*** Task material ***

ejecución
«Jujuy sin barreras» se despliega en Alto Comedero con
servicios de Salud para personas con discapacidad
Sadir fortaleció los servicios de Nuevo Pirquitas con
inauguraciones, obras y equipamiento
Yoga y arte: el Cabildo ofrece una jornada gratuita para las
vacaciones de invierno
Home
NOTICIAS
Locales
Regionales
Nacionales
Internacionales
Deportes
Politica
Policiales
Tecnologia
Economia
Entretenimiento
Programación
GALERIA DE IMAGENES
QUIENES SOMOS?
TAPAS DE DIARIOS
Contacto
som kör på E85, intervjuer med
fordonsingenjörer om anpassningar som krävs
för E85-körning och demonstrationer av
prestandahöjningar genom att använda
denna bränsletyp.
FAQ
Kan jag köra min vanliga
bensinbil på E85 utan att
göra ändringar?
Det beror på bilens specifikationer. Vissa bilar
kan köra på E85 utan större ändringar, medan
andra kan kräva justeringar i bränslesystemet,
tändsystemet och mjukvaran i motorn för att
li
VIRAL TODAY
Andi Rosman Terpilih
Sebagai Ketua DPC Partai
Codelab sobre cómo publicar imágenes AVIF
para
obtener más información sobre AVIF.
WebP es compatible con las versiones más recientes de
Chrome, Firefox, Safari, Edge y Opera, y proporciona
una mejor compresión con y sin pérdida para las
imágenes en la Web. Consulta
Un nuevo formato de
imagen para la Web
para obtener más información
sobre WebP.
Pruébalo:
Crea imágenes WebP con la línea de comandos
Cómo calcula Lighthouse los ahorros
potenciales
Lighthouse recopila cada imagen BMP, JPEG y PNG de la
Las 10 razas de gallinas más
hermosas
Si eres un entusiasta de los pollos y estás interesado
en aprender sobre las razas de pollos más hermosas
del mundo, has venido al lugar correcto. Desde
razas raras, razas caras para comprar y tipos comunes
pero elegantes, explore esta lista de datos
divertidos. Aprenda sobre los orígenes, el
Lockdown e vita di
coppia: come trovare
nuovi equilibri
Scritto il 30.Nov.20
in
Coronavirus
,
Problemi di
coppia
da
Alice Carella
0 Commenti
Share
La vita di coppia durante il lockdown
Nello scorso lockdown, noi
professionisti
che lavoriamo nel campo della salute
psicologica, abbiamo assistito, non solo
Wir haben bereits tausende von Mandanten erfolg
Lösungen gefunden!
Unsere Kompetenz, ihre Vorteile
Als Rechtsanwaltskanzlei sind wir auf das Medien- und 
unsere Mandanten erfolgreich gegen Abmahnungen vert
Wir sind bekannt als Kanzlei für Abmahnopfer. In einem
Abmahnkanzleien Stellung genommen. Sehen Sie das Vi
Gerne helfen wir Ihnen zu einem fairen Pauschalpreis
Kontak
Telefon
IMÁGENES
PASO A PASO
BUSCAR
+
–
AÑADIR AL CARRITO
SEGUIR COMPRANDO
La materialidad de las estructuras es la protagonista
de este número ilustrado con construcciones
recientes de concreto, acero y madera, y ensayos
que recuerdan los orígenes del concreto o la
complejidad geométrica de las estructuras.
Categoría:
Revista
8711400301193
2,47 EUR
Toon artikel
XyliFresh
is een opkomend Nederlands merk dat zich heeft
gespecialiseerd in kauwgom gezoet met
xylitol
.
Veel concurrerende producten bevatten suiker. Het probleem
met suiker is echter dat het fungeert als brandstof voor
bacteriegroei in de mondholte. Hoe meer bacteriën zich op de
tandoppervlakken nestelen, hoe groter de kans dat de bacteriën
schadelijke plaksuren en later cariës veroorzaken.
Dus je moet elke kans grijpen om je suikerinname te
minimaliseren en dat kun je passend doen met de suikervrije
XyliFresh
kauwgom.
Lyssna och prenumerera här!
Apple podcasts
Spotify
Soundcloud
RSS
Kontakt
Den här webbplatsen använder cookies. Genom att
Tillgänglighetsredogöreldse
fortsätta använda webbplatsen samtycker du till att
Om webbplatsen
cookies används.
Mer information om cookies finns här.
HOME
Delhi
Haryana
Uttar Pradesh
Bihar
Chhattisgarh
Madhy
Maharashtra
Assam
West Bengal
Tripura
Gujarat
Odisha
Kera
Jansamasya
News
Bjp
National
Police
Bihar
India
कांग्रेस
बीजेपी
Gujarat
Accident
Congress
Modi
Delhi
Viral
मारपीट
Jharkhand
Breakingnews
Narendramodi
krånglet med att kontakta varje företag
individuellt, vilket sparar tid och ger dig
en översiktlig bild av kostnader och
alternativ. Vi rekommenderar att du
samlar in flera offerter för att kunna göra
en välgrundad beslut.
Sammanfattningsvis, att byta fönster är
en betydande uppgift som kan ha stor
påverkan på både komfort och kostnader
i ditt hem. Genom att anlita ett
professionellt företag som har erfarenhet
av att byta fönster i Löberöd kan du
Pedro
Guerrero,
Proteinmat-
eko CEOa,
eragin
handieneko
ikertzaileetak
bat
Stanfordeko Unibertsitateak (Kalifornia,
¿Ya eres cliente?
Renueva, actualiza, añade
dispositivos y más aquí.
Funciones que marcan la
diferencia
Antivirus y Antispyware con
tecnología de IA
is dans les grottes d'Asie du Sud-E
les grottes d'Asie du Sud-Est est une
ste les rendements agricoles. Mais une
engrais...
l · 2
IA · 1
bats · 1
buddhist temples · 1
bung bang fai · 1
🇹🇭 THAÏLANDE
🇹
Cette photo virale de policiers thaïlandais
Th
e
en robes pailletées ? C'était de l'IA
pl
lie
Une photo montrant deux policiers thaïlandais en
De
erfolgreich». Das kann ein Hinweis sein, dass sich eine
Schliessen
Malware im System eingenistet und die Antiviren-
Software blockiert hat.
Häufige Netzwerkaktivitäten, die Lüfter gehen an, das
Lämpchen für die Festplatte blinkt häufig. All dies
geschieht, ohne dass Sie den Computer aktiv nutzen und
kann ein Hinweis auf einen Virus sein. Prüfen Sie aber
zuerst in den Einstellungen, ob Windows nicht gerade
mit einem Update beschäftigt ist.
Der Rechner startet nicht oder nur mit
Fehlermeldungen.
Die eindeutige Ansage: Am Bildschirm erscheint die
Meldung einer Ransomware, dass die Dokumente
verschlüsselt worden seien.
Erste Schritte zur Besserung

***

◆ Work item ◆
The required answer is the line with "individuellt, vilket sparar tid och ger dig" plus every line after it to the end of the entries above, transcribed exactly.

◆ Answer to this problem ◆
individuellt, vilket sparar tid och ger dig
en översiktlig bild av kostnader och
alternativ. Vi rekommenderar att du
samlar in flera offerter för att kunna göra
en välgrundad beslut.
Sammanfattningsvis, att byta fönster är
en betydande uppgift som kan ha stor
påverkan på både komfort och kostnader
i ditt hem. Genom att anlita ett
professionellt företag som har erfarenhet
av att byta fönster i Löberöd kan du
Pedro
Guerrero,
Proteinmat-
eko CEOa,
eragin
handieneko
ikertzaileetak
bat
Stanfordeko Unibertsitateak (Kalifornia,
¿Ya eres cliente?
Renueva, actualiza, añade
dispositivos y más aquí.
Funciones que marcan la
diferencia
Antivirus y Antispyware con
tecnología de IA
is dans les grottes d'Asie du Sud-E
les grottes d'Asie du Sud-Est est une
ste les rendements agricoles. Mais une
engrais...
l · 2
IA · 1
bats · 1
buddhist temples · 1
bung bang fai · 1
🇹🇭 THAÏLANDE
🇹
Cette photo virale de policiers thaïlandais
Th
e
en robes pailletées ? C'était de l'IA
pl
lie
Une photo montrant deux policiers thaïlandais en
De
erfolgreich». Das kann ein Hinweis sein, dass sich eine
Schliessen
Malware im System eingenistet und die Antiviren-
Software blockiert hat.
Häufige Netzwerkaktivitäten, die Lüfter gehen an, das
Lämpchen für die Festplatte blinkt häufig. All dies
geschieht, ohne dass Sie den Computer aktiv nutzen und
kann ein Hinweis auf einen Virus sein. Prüfen Sie aber
zuerst in den Einstellungen, ob Windows nicht gerade
mit einem Update beschäftigt ist.
Der Rechner startet nicht oder nur mit
Fehlermeldungen.
Die eindeutige Ansage: Am Bildschirm erscheint die
Meldung einer Ransomware, dass die Dokumente
verschlüsselt worden seien.
Erste Schritte zur Besserung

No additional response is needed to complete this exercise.